■ **Excerpted passage**
┄┄┄┄┄┄
You slowly glance to the side without turning your head, afraid of what you might see if you do. It is a corpse. A very well-dressed corpse, but dead just the same. And there’s a worm, no bigger than a cashew nut, in his eye socket. As your eyes adjust you realize it’s more than just a worm. It’s staring at you with a cluster of tiny red eyes. Its tiny, horrible maw begins to move as it speaks with the voice of one who was never born and will never die.

“‘Allo there, chap. Fancy a pint?” As it turns out, the corpse speaks.

Ben Templesmith’s Wormwood: Gentleman Corpse debuted in LO-FI magazine. The roughly 20-page story sets the tone for Wormwood’s world. As he tries to enjoy a drink at the Dark Alley with his shotgun-carrying robotic drinking buddy, Mr. Pendulum, the Gentleman Corpse, soon finds himself staring at some sort of fleshy demon weed that has sprung out of the mouth (and eyes and ears) of one of the other bar patrons. As more victims are revealed in the club’s back room, Wormwood discovers that the culprit is a Dweevil Spore Father named Leroy (pronounced Le-Roy, not Leroy) who’s been sticking his willy in the beer tap. It’s just another day in the life of an immortal carrion worm inhabiting a well-dressed corpse.

The hardcover reprint of Wormwood: Gentleman Corpse; Birds, Bees, Blood & Beer (Deviant Edition, IDW Publishing 2009) consists of Wormwood’s first miniseries, as well as his first official story; Leroy’s Special Brew. Also included are pages of comic book covers, sketches and storyboards that Templesmith created for Birds, Bees, Blood & Beer. It’s an all around wonderful collection that showcases Templesmith’s talent for illustration as well as satire. One cover depicts the Gentleman Corpse in the buff, with one hand covering his chest and the other cradling his swollen abdomen in a visual spoof of that famous Demi Moore magazine cover. Of course, in this image his stomach contains a large parasitic demon spawn. The quality of the printing and color reproductions of Templesmith’s unique brand of visual storytelling, his perfectly pitched grisly humor, is exceptional.

Many avid graphic novel readers might recognize this incredibly talented Australian’s work from such previously published titles as Fell (Image Comics, 2007) and the popular 30 Days of Night (IDW Publishing, 2004). Templesmith’s illustrations range from beautifully surreal to disturbingly gruesome. From marvelous to macabre. His intentionally rough style is instantly recognizable, and his use of color is brilliant. His night and subterranean scenes evoke a cold and desolate feel imparted by his use of blue and gray shades. The odd splash of color from a lit cigarette or a cluster of glowing demonic eyes contrast sharply with the more subtle tones, enhancing the drama. This balance allows each page to appear as though the colors are leaping off of the pages and giving off their own source of light, no matter how mundane, exciting or disgusting the subject may be. A room full of corpses standing on their own with fleshy weed-like tentacles sprouting from their faces becomes a scene of horrific beauty in Templesmith’s conception. The otherworldly orange glow cast from the open club door reveals four bodies, which can only be glimpsed through dramatic highlights. The overall impression is that of a surreal forest of upright bodies, lit faintly by a setting sun. Even when Wormwood shows Phoebe (his newly hired bodyguard of sorts) his current residence, the faint yet recognizable shadow of a massive house looms over a trio of silhouettes illuminated by the light cast from their cigarettes.
┄┄┄┄┄┄
■ **Written exercise a**
Reproduce the clock change entries starting at the first entry and ending at the line that contains "Timo: 9:18 -> none", with both of those lines included.
The comic review has no connection to the clock change entries.

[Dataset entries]
┄┄┄┄┄┄
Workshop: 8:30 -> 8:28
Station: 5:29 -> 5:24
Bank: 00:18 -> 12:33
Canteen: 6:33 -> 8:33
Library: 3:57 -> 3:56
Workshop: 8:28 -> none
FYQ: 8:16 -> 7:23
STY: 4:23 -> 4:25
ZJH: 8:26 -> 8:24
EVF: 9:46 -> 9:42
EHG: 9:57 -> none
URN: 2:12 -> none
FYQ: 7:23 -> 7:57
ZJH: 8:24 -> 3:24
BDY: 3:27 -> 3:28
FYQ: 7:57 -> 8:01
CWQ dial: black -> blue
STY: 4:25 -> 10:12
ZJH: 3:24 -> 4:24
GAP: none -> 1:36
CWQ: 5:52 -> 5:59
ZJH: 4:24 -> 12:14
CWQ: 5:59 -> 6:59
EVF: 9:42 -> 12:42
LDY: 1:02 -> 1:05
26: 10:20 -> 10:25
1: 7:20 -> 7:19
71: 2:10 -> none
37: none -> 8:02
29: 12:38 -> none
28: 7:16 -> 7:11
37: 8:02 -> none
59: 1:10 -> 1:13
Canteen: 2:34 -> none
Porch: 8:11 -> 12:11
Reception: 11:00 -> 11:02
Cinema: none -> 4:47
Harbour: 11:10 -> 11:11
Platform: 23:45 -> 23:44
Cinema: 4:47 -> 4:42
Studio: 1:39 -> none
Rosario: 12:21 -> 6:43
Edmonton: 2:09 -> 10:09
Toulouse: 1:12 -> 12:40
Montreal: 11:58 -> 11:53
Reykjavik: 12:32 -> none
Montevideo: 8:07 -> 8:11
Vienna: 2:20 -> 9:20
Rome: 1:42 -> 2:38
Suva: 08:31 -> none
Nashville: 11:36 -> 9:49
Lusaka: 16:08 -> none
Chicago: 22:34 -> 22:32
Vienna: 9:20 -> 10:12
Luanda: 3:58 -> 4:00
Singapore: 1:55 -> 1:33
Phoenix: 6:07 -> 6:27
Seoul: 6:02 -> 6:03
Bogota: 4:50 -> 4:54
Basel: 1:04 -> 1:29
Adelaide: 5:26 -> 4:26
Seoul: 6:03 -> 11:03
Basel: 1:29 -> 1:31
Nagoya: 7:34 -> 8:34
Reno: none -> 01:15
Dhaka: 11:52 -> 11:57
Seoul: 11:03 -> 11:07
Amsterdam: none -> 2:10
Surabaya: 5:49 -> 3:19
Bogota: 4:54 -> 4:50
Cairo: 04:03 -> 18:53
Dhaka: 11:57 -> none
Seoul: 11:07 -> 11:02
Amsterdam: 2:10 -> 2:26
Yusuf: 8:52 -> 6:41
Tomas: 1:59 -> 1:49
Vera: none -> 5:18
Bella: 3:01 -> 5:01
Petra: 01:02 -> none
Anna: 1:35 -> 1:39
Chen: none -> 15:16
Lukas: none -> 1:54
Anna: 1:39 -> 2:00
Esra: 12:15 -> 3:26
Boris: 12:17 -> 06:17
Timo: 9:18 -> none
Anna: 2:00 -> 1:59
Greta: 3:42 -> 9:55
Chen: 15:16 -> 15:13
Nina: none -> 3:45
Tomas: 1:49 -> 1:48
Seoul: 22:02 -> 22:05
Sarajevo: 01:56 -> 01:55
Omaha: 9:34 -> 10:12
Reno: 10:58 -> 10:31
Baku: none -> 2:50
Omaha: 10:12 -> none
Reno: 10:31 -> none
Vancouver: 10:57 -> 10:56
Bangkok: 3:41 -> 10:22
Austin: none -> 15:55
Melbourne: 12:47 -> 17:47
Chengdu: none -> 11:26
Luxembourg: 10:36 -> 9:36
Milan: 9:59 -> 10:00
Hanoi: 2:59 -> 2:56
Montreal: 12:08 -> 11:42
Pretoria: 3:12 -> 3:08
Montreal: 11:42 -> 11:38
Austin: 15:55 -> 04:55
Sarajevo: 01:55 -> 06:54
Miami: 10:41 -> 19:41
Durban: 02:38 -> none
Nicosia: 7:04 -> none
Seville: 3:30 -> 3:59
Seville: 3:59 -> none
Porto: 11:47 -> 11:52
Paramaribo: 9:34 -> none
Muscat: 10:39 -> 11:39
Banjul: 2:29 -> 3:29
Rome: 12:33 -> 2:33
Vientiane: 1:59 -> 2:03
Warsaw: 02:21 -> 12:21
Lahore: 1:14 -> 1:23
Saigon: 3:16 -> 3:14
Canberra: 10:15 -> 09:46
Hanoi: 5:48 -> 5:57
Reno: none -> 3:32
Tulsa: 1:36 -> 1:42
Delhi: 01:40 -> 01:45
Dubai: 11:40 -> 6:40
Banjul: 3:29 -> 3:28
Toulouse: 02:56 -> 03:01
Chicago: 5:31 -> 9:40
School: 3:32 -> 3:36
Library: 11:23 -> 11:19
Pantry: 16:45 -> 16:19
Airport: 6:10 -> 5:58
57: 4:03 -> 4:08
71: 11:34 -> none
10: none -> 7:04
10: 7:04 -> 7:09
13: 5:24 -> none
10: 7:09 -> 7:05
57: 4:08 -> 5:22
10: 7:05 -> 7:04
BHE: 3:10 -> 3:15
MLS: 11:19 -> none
┄┄┄┄┄┄
■ **Written exercise b**
According to the comic review, in which magazine did Wormwood: Gentleman Corpse first appear?

■ **Full solution a**
Workshop: 8:30 -> 8:28
Station: 5:29 -> 5:24
Bank: 00:18 -> 12:33
Canteen: 6:33 -> 8:33
Library: 3:57 -> 3:56
Workshop: 8:28 -> none
FYQ: 8:16 -> 7:23
STY: 4:23 -> 4:25
ZJH: 8:26 -> 8:24
EVF: 9:46 -> 9:42
EHG: 9:57 -> none
URN: 2:12 -> none
FYQ: 7:23 -> 7:57
ZJH: 8:24 -> 3:24
BDY: 3:27 -> 3:28
FYQ: 7:57 -> 8:01
CWQ dial: black -> blue
STY: 4:25 -> 10:12
ZJH: 3:24 -> 4:24
GAP: none -> 1:36
CWQ: 5:52 -> 5:59
ZJH: 4:24 -> 12:14
CWQ: 5:59 -> 6:59
EVF: 9:42 -> 12:42
LDY: 1:02 -> 1:05
26: 10:20 -> 10:25
1: 7:20 -> 7:19
71: 2:10 -> none
37: none -> 8:02
29: 12:38 -> none
28: 7:16 -> 7:11
37: 8:02 -> none
59: 1:10 -> 1:13
Canteen: 2:34 -> none
Porch: 8:11 -> 12:11
Reception: 11:00 -> 11:02
Cinema: none -> 4:47
Harbour: 11:10 -> 11:11
Platform: 23:45 -> 23:44
Cinema: 4:47 -> 4:42
Studio: 1:39 -> none
Rosario: 12:21 -> 6:43
Edmonton: 2:09 -> 10:09
Toulouse: 1:12 -> 12:40
Montreal: 11:58 -> 11:53
Reykjavik: 12:32 -> none
Montevideo: 8:07 -> 8:11
Vienna: 2:20 -> 9:20
Rome: 1:42 -> 2:38
Suva: 08:31 -> none
Nashville: 11:36 -> 9:49
Lusaka: 16:08 -> none
Chicago: 22:34 -> 22:32
Vienna: 9:20 -> 10:12
Luanda: 3:58 -> 4:00
Singapore: 1:55 -> 1:33
Phoenix: 6:07 -> 6:27
Seoul: 6:02 -> 6:03
Bogota: 4:50 -> 4:54
Basel: 1:04 -> 1:29
Adelaide: 5:26 -> 4:26
Seoul: 6:03 -> 11:03
Basel: 1:29 -> 1:31
Nagoya: 7:34 -> 8:34
Reno: none -> 01:15
Dhaka: 11:52 -> 11:57
Seoul: 11:03 -> 11:07
Amsterdam: none -> 2:10
Surabaya: 5:49 -> 3:19
Bogota: 4:54 -> 4:50
Cairo: 04:03 -> 18:53
Dhaka: 11:57 -> none
Seoul: 11:07 -> 11:02
Amsterdam: 2:10 -> 2:26
Yusuf: 8:52 -> 6:41
Tomas: 1:59 -> 1:49
Vera: none -> 5:18
Bella: 3:01 -> 5:01
Petra: 01:02 -> none
Anna: 1:35 -> 1:39
Chen: none -> 15:16
Lukas: none -> 1:54
Anna: 1:39 -> 2:00
Esra: 12:15 -> 3:26
Boris: 12:17 -> 06:17
Timo: 9:18 -> none

■ **Full solution b**
LO-FI magazine.